Башмаков со стаканом апельсинового сока пристроился в сторонке, возле полутораметрового, медленно оплывающего ледяного лося. Олег Трудович с тоской озирал длинные столы, ломящиеся под тяжестью деликатесной жранины. Особенно его занимали серебряные бочоночки с черной икрой — из них, как из кадок с черноземом, торчали пальмочки, искусно изготовленные кулинарными виртуозами из лука-порея и маслин, нанизанных на зубочистки. Шипастые осетры напоминали ледоколы, затертые, будто торосами, тарелками и блюдами с закусками. Под фрукты была отведена специальная четырехъярусная, в человеческий рост ваза. Башмакова поразил виноград — медово-желтый, каждая ягода величиной с голубиное яйцо. Возле подиума на могучих деревянных подставках разместились две бочки — с красным и белым вином, а между ними прилавок с бутылками водки, коньяка, виски, текилы, джина и прочего алкогольного разнообразия. Официанты по желанию наливали из бутылок или прямо из бочек. Башмаков страдал. Он, как на грех, вошел в пятидневное голодание. И теперь, в момент всеобщего опузыривания, заканчивался последний день оздоровительного воздержания, поэтому съесть что-нибудь основательное он просто физически не мог. Более того, ему еще предстоял пятидневный выход из голодания с помощью минеральной воды, морковного сока и протертых овощей.
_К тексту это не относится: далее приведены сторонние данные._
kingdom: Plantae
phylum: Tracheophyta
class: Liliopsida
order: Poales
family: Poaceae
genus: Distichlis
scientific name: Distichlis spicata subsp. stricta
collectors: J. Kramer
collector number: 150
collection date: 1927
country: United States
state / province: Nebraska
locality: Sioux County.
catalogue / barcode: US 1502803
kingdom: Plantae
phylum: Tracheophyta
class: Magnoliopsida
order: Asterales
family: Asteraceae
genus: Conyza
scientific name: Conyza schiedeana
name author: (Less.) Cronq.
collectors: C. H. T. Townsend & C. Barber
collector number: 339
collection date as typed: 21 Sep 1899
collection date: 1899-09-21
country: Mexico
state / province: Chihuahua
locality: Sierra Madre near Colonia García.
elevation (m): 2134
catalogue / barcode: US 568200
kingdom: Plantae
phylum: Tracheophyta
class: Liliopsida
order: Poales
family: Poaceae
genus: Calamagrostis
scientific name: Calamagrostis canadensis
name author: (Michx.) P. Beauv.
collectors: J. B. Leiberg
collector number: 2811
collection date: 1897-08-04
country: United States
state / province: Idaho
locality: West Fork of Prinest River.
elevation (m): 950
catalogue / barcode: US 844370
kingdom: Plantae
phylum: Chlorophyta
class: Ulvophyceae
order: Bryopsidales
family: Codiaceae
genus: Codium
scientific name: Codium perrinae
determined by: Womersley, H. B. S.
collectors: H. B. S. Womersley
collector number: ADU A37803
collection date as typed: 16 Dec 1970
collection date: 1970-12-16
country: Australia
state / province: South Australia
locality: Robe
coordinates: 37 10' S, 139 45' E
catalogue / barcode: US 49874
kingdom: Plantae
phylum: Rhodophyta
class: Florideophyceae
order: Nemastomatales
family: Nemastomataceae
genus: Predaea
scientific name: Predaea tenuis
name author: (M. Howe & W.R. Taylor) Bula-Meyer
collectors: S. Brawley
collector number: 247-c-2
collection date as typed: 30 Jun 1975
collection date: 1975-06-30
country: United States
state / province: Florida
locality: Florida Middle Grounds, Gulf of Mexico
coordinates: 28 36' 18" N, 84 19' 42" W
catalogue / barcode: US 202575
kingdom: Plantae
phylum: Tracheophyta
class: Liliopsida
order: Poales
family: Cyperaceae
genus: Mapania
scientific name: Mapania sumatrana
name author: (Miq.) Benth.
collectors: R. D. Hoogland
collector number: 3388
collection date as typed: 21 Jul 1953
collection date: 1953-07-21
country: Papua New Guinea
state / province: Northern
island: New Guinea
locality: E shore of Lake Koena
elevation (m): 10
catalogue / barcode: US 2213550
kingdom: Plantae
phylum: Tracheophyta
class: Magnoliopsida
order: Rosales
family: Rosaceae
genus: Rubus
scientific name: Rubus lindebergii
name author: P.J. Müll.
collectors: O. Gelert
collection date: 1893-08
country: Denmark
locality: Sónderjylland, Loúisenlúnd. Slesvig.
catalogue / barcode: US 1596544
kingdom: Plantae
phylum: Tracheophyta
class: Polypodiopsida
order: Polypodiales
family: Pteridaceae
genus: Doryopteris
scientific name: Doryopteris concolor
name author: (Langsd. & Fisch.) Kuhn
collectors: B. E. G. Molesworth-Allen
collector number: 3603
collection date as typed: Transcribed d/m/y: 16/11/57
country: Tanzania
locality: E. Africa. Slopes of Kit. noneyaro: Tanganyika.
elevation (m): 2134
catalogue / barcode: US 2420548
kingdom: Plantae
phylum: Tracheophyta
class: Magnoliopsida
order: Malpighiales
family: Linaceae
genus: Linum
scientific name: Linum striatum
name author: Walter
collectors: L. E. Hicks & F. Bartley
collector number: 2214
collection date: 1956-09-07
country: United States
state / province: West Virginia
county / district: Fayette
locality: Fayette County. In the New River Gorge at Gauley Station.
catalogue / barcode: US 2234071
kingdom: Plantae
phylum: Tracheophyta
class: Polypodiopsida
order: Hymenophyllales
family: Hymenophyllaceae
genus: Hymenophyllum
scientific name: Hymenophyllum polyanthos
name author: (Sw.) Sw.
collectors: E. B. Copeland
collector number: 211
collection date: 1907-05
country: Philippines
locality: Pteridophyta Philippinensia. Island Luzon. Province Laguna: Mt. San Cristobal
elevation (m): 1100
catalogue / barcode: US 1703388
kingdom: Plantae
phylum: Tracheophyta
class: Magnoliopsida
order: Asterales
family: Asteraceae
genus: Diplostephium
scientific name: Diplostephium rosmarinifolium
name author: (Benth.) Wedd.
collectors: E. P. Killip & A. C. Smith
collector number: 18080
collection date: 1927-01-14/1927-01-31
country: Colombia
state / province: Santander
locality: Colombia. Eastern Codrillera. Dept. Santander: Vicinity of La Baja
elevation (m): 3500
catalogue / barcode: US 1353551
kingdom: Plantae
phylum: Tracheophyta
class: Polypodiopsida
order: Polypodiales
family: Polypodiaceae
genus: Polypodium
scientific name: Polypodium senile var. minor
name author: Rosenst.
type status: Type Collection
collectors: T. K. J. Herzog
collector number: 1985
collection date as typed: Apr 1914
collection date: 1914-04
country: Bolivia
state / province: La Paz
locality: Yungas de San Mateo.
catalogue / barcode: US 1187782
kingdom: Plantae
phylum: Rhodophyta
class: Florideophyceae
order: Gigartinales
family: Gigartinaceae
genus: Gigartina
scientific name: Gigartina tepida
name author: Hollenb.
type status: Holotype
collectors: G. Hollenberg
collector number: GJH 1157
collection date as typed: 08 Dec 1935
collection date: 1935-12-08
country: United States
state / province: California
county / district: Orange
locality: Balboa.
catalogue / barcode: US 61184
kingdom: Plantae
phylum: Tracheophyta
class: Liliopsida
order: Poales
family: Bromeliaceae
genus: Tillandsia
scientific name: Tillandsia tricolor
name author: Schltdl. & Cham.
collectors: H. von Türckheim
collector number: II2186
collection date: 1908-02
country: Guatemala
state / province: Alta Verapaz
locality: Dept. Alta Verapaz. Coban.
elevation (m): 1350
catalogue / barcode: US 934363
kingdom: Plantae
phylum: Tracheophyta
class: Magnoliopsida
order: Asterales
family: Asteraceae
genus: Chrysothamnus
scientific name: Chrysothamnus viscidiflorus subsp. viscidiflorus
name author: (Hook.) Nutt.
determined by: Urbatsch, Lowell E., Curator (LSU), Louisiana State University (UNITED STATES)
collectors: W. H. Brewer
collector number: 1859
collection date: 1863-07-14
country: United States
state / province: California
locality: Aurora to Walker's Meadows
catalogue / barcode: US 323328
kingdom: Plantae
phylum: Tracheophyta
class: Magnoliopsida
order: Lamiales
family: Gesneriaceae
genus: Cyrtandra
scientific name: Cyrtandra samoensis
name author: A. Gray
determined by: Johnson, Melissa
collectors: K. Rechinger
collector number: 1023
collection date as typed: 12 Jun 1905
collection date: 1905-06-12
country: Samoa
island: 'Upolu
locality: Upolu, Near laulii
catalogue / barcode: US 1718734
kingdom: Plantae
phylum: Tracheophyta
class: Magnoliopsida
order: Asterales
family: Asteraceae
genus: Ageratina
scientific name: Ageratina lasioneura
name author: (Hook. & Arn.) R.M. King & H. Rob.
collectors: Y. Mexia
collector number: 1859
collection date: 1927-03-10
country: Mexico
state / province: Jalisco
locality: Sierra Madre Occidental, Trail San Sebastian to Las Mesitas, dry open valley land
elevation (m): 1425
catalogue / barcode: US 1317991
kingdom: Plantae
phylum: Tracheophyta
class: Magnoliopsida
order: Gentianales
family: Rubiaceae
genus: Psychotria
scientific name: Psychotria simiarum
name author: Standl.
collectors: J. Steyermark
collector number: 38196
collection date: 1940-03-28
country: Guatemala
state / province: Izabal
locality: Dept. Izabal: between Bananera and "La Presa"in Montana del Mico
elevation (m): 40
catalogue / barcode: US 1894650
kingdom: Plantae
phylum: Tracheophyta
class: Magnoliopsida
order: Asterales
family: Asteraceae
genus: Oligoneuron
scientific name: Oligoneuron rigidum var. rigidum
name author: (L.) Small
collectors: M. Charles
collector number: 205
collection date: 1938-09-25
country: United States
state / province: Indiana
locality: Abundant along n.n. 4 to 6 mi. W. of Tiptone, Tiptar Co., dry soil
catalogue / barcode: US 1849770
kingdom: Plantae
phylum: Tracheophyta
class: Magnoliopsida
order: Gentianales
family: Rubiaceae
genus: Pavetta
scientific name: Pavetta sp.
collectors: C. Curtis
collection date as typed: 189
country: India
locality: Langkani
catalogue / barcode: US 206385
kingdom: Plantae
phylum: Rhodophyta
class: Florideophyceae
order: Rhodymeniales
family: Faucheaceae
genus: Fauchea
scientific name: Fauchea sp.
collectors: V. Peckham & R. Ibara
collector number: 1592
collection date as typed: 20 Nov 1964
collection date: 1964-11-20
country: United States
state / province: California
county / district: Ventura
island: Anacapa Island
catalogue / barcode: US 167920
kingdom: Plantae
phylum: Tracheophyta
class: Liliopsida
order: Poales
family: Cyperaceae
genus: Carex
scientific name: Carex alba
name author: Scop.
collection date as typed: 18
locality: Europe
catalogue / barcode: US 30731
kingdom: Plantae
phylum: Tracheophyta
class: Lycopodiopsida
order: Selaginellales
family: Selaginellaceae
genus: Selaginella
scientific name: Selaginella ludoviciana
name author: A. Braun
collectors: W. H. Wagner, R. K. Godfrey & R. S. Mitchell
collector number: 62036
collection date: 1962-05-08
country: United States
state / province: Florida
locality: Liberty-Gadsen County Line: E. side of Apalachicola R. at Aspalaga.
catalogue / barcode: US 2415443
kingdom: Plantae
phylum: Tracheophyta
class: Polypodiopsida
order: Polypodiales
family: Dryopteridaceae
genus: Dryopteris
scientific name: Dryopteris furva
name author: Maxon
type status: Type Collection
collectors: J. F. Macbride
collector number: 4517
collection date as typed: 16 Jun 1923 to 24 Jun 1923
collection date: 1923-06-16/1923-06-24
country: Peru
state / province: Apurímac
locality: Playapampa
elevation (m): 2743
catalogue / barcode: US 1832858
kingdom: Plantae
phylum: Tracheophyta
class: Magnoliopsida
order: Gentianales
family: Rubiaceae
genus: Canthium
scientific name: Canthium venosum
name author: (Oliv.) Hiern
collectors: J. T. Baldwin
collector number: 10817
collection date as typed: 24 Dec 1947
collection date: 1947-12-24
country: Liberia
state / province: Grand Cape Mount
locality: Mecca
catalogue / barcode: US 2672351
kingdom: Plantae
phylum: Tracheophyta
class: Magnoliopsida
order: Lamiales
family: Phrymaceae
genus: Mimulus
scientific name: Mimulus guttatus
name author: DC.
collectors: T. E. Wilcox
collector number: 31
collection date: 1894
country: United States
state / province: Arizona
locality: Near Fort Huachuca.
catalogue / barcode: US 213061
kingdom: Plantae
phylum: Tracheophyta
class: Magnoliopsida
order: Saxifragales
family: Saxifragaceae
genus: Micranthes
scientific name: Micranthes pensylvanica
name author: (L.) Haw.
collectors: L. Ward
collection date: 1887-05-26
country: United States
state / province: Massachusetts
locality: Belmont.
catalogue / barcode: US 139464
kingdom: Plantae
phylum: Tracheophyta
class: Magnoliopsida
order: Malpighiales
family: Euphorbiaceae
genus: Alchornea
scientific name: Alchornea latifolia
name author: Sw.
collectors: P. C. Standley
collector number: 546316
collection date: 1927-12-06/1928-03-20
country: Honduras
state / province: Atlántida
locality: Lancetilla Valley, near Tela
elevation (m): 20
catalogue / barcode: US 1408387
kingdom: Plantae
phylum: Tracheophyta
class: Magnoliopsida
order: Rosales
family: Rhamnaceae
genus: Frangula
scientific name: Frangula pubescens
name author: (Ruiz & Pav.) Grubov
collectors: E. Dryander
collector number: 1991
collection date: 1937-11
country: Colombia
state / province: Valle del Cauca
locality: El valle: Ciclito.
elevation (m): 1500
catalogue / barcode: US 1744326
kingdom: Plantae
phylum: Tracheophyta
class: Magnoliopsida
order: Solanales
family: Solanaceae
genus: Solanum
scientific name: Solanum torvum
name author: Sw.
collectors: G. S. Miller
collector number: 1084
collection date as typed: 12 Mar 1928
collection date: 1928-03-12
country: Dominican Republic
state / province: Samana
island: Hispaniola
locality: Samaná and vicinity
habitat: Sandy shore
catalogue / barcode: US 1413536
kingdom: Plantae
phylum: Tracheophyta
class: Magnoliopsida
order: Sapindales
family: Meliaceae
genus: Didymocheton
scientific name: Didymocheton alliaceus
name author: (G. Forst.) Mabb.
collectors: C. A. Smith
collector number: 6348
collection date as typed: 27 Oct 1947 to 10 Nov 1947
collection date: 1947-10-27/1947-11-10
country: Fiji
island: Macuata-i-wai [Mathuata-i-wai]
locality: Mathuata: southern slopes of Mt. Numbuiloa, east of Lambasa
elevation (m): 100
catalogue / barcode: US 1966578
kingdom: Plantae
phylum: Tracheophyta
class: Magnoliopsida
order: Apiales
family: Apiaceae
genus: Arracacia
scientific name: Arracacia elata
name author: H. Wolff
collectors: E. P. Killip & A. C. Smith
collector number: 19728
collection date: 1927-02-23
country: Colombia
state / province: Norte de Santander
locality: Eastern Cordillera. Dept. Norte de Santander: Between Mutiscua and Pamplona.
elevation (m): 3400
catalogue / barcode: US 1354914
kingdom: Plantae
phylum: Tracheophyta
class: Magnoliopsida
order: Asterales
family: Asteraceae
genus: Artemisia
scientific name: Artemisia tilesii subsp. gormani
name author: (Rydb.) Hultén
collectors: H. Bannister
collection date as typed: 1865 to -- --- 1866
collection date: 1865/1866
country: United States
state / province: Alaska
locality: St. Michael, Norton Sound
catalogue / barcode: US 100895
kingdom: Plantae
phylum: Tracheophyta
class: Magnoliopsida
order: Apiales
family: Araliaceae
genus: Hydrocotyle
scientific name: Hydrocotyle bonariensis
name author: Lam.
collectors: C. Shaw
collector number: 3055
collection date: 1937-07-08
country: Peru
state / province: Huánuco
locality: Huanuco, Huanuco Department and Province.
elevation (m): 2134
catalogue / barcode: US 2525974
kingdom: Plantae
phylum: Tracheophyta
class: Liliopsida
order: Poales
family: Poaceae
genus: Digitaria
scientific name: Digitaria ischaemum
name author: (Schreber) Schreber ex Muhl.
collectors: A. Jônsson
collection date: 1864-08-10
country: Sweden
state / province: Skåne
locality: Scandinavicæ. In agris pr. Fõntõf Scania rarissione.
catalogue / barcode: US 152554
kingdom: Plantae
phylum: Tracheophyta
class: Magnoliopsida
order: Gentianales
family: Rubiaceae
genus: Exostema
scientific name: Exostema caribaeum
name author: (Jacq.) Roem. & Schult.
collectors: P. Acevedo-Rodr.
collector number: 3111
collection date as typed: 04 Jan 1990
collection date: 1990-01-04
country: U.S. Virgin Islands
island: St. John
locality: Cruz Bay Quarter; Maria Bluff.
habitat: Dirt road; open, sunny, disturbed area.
— За наш банк! — провозгласил Юнаков.
Он лихо выпил шампанское, дрызнул хрусталь об пол и, поддерживаемый вице-президентами, направился к стоявшему в отдалении столу, где расположилось несколько почетных гостей, среди которых Башмаков приметил и давнего своего знакомого Верстаковича, опирающегося на драгоценную трость. Минут десять ушло на троекратное целование с каждым важным гостем. Лишенный желудочных удовольствий, Олег Трудович наблюдал, как начальство сочно челомкается и похлопывает друг друга по бокам, явно подражая творческой интеллигенции, склонной к слюнявому лобызательству. Но было и одно любопытное отличие: после третьего поцелуя хмельной Юнаков вдруг отстранялся от гостя и несколько мгновений вглядывался в его лицо испытующе — мол, измена тут не проползала? Потом он дружески трепал партнера по щеке и переходил к следующему.